> _Work to be completed_
In the code review thread, repeat the passage between "Yeah - I'd still" and "- Flags: review?(dhylands)", inclusive, with every word unchanged.

You could put the increment at the beginning of the loop by doing

if (!line_end) {
  line_begin = ...
}

That seems alot clearer to me than the funky construct in the while, especially with no comments to explain what's really going on.

> > Hmm this looks like a memory leak.
> > 
> > Since OomVictimLogger is a reference counted object, you should really do:
> > 
> > nsRefPtr<OomVictimLogger> oomLogger = new OomVictimLogger();
> > 
> > The reference count will be incremented when you call new, and again when
> > you call AddObserver.
> > The nsRefPtr destructor will remove a count when this function exits.
> > 
> > Then when the victim logger is eventually removed from the observer list, it
> > will be destructed.
> > 
> > This also takes care of the case where os is null. Then the oomLogger that
> > was allocated will be freed when this function exits.
> 
> Thank you Dave, you mentioned the ref counting in the last review but I
> didn't understand what you meant. I thought it was related to singletons and
> all I could find at the link was ref-counting stuff. I was assuming that the
> logger would live as long as gecko. Except I don't actually know that so if
> it's not a mem leak yet it could soon become one when my assumption changes.

Yeah - I'd still reference count it even if it does have the same lifetime of the program.

We actually do leak detection (as part of debug builds) and this would eventually get exposed....
This should fix the indentation, the missed ref counting, and simplify the control in the main loop.
Attachment #8345115 - Attachment is obsolete: true
Attachment #8347662 - Flags: review?(dhylands)
Comment on attachment 8347662 [details] [diff] [review]
add_oom_victim_logging_to_hal_v4.patch

Review of attachment 8347662 [details] [diff] [review]:
-----------------------------------------------------------------

Overall this looks pretty good.

I think we need to fixup the stuff about the timestamps and err on the side of over-reporting.

So I'll r- this since I'll want to look at the next revision.

::: hal/gonk/GonkHal.cpp
@@ +1046,5 @@
> +public:
> +  OomVictimLogger()
> +  {
> +    mLastLineChecked = 0;
> +    mRegexes = nullptr;

nit: There seems to be a preference to use initializer lists for simple initializatons, so

OomVictimLogger()

> _Supplied entries_
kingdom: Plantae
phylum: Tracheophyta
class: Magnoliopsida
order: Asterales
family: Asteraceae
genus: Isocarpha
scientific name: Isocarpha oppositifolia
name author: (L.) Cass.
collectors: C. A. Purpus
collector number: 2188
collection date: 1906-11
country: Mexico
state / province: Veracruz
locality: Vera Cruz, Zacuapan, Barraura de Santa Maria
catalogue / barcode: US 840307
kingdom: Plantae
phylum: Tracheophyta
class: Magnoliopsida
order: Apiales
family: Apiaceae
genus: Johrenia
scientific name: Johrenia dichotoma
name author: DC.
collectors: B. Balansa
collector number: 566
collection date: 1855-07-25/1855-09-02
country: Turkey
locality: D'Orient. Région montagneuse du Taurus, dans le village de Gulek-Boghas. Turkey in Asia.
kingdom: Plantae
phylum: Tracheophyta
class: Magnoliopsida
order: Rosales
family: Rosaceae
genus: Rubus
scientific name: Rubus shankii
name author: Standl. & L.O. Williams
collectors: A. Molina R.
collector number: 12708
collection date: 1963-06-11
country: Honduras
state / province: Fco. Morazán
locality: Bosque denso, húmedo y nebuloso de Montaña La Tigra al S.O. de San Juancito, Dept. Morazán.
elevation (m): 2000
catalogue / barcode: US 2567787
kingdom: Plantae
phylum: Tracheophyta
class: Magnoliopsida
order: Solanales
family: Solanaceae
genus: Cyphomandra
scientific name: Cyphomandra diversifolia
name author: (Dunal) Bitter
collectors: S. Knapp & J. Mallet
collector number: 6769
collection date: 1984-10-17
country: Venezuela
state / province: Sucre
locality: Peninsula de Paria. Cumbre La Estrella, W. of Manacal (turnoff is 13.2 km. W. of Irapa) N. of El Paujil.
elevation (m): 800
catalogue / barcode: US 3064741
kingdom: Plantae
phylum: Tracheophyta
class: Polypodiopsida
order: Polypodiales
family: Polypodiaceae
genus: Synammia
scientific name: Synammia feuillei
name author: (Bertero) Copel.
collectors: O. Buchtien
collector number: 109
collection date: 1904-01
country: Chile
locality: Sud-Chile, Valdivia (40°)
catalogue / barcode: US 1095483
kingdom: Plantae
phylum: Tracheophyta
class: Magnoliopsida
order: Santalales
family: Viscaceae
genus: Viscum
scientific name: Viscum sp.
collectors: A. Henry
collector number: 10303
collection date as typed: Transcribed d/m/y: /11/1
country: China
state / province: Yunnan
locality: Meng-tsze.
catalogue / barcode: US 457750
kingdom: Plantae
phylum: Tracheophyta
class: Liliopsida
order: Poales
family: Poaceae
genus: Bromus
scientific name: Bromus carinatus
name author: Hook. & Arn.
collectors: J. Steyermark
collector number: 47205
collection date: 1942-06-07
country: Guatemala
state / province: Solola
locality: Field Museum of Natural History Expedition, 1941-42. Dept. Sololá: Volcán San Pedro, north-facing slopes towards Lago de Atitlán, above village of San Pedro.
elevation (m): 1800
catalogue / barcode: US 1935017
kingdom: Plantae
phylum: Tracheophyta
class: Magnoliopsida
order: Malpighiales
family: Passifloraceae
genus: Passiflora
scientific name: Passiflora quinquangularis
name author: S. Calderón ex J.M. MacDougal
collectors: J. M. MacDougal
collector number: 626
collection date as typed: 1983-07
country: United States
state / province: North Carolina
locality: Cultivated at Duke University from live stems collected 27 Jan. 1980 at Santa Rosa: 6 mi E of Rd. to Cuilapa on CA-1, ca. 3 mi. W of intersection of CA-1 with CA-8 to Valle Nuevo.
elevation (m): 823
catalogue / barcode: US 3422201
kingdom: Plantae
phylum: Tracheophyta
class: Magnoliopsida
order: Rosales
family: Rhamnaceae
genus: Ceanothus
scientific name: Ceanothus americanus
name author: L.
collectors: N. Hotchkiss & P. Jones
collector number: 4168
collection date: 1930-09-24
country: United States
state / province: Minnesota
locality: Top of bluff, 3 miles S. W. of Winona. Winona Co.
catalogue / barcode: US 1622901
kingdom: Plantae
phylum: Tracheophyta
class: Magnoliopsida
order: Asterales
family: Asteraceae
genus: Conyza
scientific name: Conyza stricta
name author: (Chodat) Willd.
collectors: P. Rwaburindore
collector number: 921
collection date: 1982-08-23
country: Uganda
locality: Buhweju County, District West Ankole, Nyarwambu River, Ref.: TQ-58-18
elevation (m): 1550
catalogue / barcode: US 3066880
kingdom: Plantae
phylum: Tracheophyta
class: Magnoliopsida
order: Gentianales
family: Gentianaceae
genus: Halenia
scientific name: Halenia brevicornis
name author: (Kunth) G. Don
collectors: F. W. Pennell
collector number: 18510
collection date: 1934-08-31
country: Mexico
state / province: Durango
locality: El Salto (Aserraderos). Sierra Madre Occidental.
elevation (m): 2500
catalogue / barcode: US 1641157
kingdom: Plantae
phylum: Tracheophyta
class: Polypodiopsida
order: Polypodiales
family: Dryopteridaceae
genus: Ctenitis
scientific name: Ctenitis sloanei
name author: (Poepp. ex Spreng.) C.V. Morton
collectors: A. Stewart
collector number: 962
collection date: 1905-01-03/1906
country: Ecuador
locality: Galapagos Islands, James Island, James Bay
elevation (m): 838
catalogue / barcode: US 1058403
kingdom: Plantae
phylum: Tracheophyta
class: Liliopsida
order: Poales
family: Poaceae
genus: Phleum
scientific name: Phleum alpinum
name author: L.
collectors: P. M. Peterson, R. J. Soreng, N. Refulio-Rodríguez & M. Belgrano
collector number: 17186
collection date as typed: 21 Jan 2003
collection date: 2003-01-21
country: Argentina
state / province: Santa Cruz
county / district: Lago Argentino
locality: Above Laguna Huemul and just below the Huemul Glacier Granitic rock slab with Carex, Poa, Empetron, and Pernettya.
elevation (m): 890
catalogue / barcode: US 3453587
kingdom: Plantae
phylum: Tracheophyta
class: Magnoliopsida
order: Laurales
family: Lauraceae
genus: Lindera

> _Response to this task_
Yeah - I'd still reference count it even if it does have the same lifetime of the program.

We actually do leak detection (as part of debug builds) and this would eventually get exposed....
This should fix the indentation, the missed ref counting, and simplify the control in the main loop.
Attachment #8345115 - Attachment is obsolete: true
Attachment #8347662 - Flags: review?(dhylands)